ViC: Virtual Compiler Is All You Need For Assembly Code Search
Zeyu Gao, Hao Wang, Yuanda Wang, Chao Zhang
TL;DR
This work tackles the dataset scarcity and compilation complexity hindering assembly code search by training a large language model to emulate a general compiler, creating ViC. By compiling Ubuntu packages and generating a massive source-to-assembly dataset, ViC is fine-tuned to virtually emit assembly code and augment a cross-language assembly search dataset. Through contrastive learning with augmented data and a decoupled encoder architecture, the approach delivers substantial improvements over baselines in assembly code search, and demonstrates meaningful similarity to real compiler outputs in both sequence and semantic terms. The results suggest that virtual compilation can dramatically broaden the language coverage and practical utility of assembly code search for reverse engineering and security tasks, while highlighting considerations around data quality and ethical use.
Abstract
Assembly code search is vital for reducing the burden on reverse engineers, allowing them to quickly identify specific functions using natural language within vast binary programs.

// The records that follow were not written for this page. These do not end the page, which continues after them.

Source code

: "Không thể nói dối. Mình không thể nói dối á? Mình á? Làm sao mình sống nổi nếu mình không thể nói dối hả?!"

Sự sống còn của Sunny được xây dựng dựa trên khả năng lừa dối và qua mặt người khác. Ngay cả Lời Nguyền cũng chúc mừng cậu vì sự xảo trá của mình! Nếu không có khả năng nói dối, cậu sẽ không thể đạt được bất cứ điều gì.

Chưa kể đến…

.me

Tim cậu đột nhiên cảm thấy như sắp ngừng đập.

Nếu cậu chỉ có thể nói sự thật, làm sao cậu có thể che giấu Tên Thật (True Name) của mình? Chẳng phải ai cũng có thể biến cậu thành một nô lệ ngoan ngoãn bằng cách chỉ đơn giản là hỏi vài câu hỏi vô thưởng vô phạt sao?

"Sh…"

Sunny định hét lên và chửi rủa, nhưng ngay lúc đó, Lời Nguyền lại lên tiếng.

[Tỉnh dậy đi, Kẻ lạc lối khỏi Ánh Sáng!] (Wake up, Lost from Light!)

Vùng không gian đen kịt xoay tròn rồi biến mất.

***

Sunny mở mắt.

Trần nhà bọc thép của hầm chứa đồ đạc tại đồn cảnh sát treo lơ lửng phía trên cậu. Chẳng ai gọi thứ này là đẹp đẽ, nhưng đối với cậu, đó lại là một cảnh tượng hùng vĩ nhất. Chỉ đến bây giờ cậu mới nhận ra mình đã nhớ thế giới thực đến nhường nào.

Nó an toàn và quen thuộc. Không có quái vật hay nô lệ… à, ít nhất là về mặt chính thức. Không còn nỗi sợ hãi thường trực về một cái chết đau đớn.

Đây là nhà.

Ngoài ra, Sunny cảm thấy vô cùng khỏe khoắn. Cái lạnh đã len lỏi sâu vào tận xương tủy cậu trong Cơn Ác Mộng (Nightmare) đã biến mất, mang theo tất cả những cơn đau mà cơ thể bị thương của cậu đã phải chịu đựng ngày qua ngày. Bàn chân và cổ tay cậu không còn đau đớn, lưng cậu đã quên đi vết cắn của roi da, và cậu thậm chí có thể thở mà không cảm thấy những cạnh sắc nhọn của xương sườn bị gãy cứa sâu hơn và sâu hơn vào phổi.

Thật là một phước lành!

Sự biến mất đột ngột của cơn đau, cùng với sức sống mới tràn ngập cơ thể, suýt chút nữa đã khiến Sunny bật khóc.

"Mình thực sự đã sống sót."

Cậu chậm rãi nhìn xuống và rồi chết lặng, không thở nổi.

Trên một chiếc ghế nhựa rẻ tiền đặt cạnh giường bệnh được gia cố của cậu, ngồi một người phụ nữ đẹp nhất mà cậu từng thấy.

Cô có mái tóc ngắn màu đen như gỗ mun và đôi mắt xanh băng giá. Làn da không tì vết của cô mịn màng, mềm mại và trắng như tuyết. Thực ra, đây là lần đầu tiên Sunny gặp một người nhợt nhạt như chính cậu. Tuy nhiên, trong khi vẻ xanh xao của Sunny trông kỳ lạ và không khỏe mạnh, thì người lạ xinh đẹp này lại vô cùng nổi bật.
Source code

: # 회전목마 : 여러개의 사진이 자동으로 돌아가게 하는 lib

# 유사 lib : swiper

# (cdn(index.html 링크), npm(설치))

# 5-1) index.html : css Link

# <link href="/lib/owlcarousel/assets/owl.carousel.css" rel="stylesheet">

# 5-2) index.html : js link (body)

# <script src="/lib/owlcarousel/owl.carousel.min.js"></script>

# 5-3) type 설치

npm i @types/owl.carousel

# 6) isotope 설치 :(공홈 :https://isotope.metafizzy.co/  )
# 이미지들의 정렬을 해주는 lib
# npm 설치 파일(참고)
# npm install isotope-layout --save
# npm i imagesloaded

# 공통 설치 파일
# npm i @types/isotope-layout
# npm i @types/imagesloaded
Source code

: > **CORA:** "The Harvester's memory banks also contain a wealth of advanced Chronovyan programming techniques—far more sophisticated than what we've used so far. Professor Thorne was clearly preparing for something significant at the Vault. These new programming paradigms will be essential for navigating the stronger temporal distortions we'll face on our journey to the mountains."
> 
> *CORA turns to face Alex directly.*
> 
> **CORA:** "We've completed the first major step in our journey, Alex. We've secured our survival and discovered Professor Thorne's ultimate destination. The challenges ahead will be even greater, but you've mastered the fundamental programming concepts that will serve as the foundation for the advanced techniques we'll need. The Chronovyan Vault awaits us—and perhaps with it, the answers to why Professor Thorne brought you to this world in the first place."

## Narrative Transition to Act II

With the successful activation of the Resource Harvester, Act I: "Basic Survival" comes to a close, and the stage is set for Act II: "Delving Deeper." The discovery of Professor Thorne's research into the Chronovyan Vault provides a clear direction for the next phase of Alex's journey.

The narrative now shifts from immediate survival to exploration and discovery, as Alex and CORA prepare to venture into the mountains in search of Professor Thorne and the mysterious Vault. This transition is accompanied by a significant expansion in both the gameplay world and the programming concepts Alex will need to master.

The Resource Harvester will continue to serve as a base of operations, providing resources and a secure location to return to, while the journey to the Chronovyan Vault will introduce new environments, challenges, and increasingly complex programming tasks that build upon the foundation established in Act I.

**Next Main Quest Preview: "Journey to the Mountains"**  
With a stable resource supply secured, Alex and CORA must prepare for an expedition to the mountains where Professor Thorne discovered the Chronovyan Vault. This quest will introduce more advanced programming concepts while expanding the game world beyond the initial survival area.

Despite its significance, this critical task is impeded by the complexities involved in building high-quality datasets. This paper explores training a Large Language Model (LLM) to emulate a general compiler. By leveraging Ubuntu packages to compile a dataset of 20 billion tokens, we further continue pre-train CodeLlama as a Virtual Compiler (ViC), capable of compiling any source code of any language to assembly code. This approach allows for virtual compilation across a wide range of programming languages without the need for a real compiler, preserving semantic equivalency and expanding the possibilities for assembly code dataset construction. Furthermore, we use ViC to construct a sufficiently large dataset for assembly code search. Employing this extensive dataset, we achieve a substantial improvement in assembly code search performance, with our model surpassing the leading baseline by 26%.